### ACTIVITY 1:
In the entries further down, repeat word for word the part that opens with the line containing "## Architectural Decision" and closes with the line containing "1. **Microservices Architecture", including both of those lines and nothing else.

Made for Una Boccata d’Arte, Stefanie Egedy’s latest installation takes her research on low frequencies, bodies and architecture further.
“In 2023, I will celebrate my tenth Sonic anniversary!” Stefanie points out at the beginning of our chat. “If I had to go back to the beginning, I would mention my solo listening sessions. In those, I would listen to loud music with subwoofers and just surrender to sound, achieving that state between asleep and awake, almost in a trance, erasing my thoughts”.
Stefanie Egedy was born in São Paulo, Brazil, and lives in Berlin. For years she has been experimenting with sound, installation and performance, studying in particular low frequencies and their relationship to human bodies and architectural structures, using field recordings and analogue and digital synthesis. This cross-over between sound and musical language becomes a means of investigating how organisms communicate and interact.
The ongoing project “BODIES AND SUBWOOFERS (B.A.S.)” includes a series of site-specific sound installations that explore the interactions between sub-bass, infrasound andbodies based on the subwoofers’ arrangement. Stefanie has been studying for years how a given frequency range communicates with multiple types of bodies: human bodies – and how sound waves contribute to the nervous system with increased relaxation, stress and anxiety reduction – and the structural aspects of the space in which the installation is presented, informing the correlations (resonances) between sound and building features (materials, walls, columns and floor). The audience perceives the pressure and distortions of sound as a physical presence that permeates the space. “My work is always in a dialectic relationship with the environment and its stakeholders. B.A.S. taught me to arrive at and comprehend (as a continuous movement rather than a conclusion) how it relates and interacts with its surroundings. I’m interested in inviting people to experience the relaxing effects of low-frequency sounds, even if it’s through intensity.”
What today represents an elaborate research project was born out of a personal need and curiosity. “In 2014, I began experimenting with sound composition, and it was all about the well-being that interacting with these waves would bring me. So what began as a solo self-experiment gradually evolved into my work. I used to DJ back then, and my equing was obviously boosted in the lows. Simultaneously, I was working on more experimental approaches with Camille Laurent, with whom I investigate the suspension, even if only temporarily, of physical and mental control through the spatialization of light and sound.
The context was Sã0 Paulo, Brazil, where I had one foot in the party scene and another in the experimental music/expanded cinema scene, and I believe they were all informing and influencing my approach to sound.”
The latest declination of project B.A.S. is the installation “BODIES AND SUBWOOFERS (B.A.S.) 8.0: PERMANENCE,” created by Stefanie for the Aosta Valley region as part of the diffuse art project Una Boccata d’Arte. The natural landscape of the Aosta Valley strongly influenced the development of the work. “Perhaps if my composition flirts with fast-paced rhythms in an industrial setting, for a green natural landscape this would sound out of place. Then, I chose to compose a piece in which sound moves slowly and almost blends in with the environment.”

### EXERCISE DATA:
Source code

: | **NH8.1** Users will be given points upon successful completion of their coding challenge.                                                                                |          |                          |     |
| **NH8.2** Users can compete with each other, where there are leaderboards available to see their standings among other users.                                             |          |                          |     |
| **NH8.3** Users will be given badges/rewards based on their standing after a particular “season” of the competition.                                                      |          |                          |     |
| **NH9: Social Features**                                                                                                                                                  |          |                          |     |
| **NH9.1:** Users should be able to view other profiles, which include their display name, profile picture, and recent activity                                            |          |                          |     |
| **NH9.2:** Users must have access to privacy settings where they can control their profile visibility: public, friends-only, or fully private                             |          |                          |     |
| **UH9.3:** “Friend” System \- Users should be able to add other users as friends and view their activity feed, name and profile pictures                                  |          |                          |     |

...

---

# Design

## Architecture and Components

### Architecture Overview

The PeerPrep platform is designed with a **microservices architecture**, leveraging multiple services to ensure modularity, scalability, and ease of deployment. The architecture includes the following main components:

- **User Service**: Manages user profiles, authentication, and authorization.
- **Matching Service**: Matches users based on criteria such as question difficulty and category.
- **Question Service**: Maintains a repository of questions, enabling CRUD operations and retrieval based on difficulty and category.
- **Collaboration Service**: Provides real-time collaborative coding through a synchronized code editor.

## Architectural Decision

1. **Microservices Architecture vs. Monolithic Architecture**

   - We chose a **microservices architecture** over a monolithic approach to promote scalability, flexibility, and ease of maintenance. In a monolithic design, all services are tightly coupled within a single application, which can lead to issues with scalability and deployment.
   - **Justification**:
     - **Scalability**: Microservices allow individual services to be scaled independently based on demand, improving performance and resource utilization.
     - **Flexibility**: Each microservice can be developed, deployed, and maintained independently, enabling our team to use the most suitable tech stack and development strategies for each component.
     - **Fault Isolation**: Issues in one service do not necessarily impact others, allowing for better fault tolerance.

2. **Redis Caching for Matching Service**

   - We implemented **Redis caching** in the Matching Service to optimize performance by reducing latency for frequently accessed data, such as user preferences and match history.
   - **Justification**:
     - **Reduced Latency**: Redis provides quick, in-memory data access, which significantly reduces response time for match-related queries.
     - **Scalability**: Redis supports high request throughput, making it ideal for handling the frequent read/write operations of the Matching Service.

==

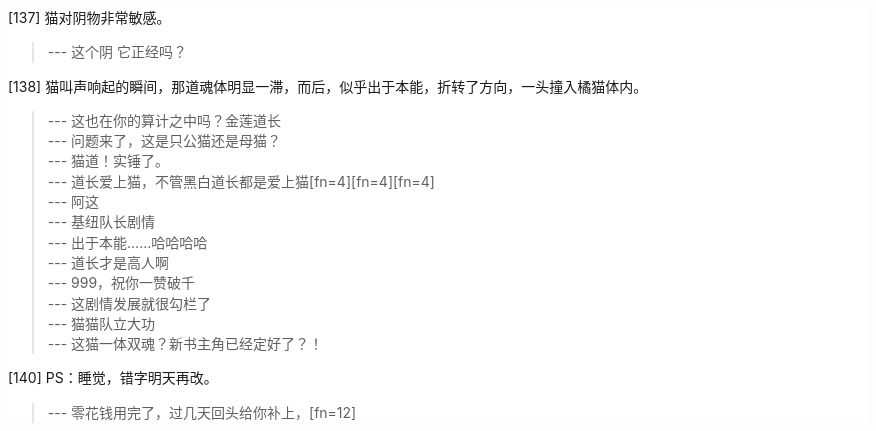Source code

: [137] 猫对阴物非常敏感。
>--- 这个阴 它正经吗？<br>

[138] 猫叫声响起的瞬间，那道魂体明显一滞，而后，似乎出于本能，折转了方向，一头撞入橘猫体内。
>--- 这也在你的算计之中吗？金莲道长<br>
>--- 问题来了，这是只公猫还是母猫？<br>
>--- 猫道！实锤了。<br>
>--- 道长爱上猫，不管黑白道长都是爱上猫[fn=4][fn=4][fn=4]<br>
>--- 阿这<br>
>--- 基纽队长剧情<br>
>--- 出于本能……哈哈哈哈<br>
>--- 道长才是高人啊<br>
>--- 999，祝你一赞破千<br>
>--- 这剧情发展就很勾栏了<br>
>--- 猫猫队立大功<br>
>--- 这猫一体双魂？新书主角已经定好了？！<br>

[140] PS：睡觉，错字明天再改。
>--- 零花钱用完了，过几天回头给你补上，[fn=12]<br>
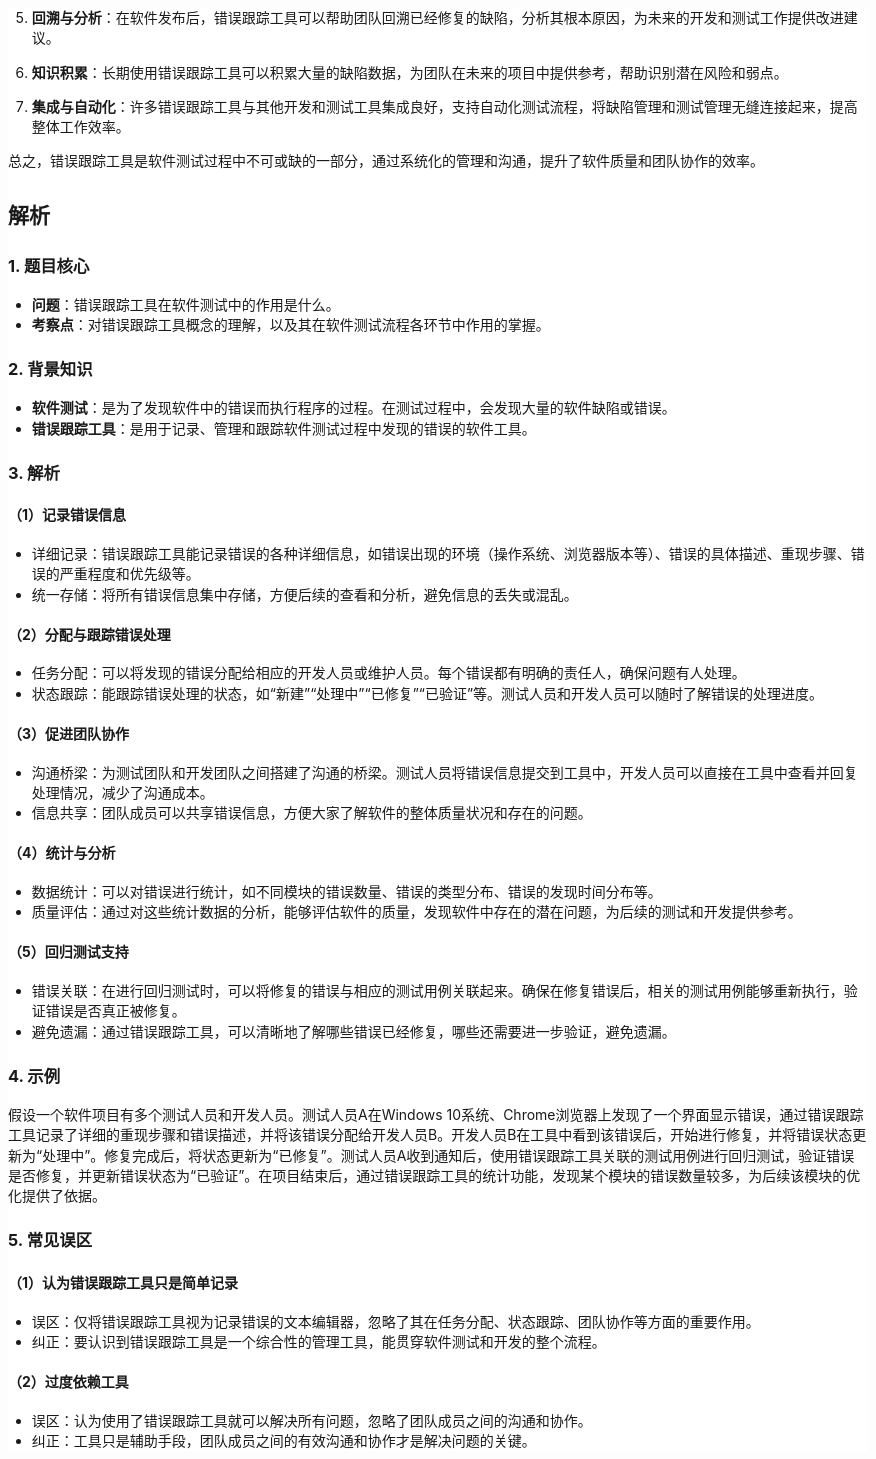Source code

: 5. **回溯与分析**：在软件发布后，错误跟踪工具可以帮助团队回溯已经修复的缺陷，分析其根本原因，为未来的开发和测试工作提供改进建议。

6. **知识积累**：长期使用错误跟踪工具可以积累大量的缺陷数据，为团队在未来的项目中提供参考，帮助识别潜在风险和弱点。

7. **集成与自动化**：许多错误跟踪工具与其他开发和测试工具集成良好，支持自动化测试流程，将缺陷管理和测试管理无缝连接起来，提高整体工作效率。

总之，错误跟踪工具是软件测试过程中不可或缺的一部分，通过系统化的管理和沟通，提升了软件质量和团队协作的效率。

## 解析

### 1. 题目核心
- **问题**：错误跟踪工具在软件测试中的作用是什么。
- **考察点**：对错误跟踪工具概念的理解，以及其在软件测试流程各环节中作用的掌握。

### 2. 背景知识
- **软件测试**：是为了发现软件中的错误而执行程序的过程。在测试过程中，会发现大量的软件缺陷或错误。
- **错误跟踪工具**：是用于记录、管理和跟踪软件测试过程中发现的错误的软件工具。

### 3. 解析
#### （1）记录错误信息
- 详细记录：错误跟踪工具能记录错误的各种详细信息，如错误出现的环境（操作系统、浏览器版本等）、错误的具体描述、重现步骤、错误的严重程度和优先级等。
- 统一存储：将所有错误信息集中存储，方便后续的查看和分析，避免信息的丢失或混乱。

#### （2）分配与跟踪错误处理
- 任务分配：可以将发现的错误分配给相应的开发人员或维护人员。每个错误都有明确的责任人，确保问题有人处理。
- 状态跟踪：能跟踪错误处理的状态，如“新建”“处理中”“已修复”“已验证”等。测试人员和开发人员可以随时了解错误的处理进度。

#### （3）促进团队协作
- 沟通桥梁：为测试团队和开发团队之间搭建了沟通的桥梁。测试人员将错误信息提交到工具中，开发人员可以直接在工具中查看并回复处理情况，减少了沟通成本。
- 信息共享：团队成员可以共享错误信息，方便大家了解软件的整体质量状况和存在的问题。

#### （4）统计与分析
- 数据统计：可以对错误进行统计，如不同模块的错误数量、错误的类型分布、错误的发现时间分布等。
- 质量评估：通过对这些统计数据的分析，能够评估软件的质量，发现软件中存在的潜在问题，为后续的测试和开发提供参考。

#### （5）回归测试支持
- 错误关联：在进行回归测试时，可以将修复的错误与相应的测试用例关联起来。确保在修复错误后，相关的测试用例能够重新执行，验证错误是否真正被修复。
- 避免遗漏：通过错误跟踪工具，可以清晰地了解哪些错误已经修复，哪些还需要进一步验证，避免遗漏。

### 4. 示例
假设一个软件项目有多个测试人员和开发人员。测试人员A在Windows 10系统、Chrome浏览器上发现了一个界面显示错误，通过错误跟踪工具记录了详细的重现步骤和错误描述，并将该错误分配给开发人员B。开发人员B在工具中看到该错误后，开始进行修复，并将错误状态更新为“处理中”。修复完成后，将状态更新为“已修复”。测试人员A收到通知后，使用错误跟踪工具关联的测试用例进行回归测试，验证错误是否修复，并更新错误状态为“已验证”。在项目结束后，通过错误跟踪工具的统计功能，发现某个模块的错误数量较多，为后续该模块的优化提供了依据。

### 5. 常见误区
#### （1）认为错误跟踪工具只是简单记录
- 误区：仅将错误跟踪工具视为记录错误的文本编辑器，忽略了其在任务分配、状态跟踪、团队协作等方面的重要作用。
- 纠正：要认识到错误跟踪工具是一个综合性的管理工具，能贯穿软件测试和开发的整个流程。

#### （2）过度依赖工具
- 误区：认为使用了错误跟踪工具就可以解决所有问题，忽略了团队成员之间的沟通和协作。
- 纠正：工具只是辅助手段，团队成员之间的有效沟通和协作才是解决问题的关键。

...

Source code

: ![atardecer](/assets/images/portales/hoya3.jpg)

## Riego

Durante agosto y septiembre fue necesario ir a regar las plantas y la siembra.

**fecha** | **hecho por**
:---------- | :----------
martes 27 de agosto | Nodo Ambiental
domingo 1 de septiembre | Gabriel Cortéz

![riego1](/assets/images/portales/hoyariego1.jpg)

### ACTIVITY 2:
From the article on Stefanie Egedy above, reproduce word for word the part that opens with the words "What today represents" and closes with "light and sound.".

### WRITTEN SOLUTION 1:
## Architectural Decision

1. **Microservices Architecture vs. Monolithic Architecture**

### WRITTEN SOLUTION 2:
What today represents an elaborate research project was born out of a personal need and curiosity. “In 2014, I began experimenting with sound composition, and it was all about the well-being that interacting with these waves would bring me. So what began as a solo self-experiment gradually evolved into my work. I used to DJ back then, and my equing was obviously boosted in the lows. Simultaneously, I was working on more experimental approaches with Camille Laurent, with whom I investigate the suspension, even if only temporarily, of physical and mental control through the spatialization of light and sound.